Überraschend kommt die von der Stadt beauftragte Kanzlei Baum, Reiter & Co. aktuell zu der Auffassung, dass das aktuelle Urteil des BGH nichts an der zuvor getroffenen rechtlichen Einschätzung ändere, der Stadt jenen Vergleichsabschluss zu empfehlen. Dabei hatte der BGH gerade dem mit dem Fall Mülheim betrauten Landgericht Düsseldorf im März aufgezeigt, dass es hinsichtlich der Aufklärungspflicht der Banken deutlich kommunalfreundlicher zu urteilen hat als noch Ende 2015 in erster mündlicher Verhandlung auch zur Mülheimer Klage angedeutet. So hat der BGH deutlich herausgestellt, wann die Banken ihre Wettgegenüber zwingend darüber aufzuklären hatten, dass in die Wetten ein sogenannter anfänglich negativer Marktwert eingepreist war, der das Verlustrisiko der Banken reduzierte. Diese Aufklärungspflicht, so steht nach dem BGH-Urteil fest, ist weitreichend. Sie greift schon dann, wenn die Bank – entsprechend zum Swap – nicht gleichzeitig auch Vertragspartnerin für das zugrundeliegende Darlehen ist. War die West LB aber im Fall Mülheim auch jene Darlehensgeberin? Die Frage müsste Mülheims Politik brennend interessieren, bevor sie am 12. Mai im Stadtrat einem Vergleich zustimmt.

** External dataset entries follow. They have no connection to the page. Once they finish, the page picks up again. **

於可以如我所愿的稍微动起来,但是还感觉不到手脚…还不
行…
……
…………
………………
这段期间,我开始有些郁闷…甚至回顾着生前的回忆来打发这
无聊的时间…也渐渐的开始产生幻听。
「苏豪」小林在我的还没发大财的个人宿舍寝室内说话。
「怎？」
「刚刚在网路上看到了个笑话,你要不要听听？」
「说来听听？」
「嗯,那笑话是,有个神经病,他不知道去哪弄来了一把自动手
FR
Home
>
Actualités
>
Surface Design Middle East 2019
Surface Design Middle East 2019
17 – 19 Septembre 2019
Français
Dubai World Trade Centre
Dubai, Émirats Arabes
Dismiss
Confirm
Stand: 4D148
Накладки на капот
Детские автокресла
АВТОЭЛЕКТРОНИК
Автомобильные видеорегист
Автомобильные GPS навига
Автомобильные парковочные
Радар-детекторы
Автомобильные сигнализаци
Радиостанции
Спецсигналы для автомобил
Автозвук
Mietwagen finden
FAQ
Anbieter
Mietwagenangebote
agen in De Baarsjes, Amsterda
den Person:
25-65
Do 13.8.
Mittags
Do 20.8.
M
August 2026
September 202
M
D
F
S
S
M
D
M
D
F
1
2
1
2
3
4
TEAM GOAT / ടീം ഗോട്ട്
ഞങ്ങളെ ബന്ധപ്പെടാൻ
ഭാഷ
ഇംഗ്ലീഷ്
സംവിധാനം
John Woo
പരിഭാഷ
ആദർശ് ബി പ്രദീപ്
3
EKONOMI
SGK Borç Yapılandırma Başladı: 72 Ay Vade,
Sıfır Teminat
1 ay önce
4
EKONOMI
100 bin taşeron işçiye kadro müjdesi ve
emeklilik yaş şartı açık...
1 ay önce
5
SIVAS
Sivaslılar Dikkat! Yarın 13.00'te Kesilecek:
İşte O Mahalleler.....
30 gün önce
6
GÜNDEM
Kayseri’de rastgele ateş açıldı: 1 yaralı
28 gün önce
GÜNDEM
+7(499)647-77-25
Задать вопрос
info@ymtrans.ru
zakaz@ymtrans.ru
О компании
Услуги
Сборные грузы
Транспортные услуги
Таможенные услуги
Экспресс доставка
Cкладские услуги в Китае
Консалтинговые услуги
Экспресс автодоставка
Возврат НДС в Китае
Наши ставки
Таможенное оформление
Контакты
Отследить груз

Stadt Mülheim strebt Vergleich an
Dr. Jochen Weck, der für die Münchner Kanzlei Roessner bundesweit zahlreiche Klagen von wettgeschädigten Kommunen vertritt und 2011 vor dem BGH ein richtungsweisendes Urteil für die Kommunen erstritt, wertet den jüngsten Karlsruher Richterspruch ganz anders als die für Mülheim tätige Kanzlei: „Die Rechtsposition der NRW-Kommunen hat sich definitiv verbessert.“ Einzig die Frage der Verjährung sei nun noch strittig.
Die Stadt Mülheim strebt dennoch einen Vergleich mit der EAA an. In ihrem streng vertraulichen Beschlussvorschlag dazu gibt sie dezent einen Hinweis darauf, warum sie womöglich die weitere gerichtliche Aufarbeitung ihres Wettdesasters scheut. Darin heißt es, dass rechtliche Risiken auch in der Frage bestünden, ob die Stadt die Geschäfte nicht auch abgeschlossen hätte, wenn die West LB ihr sämtliche Risiken offengelegt hätte. „Dies“, so heißt es, „wäre noch von den Gerichten, gegebenenfalls durch Zeugenvernehmungen, beider Seiten zu klären.“ Wie berichtet, hatten die Anwälte der EAA im November vor dem Landgericht behauptet, Vertreter der West LB hätten die Kämmerei unter damaliger Führung von Gerd Bultmann ausdrücklich vor Abschluss der Wetten vor möglichen Folgen gewarnt.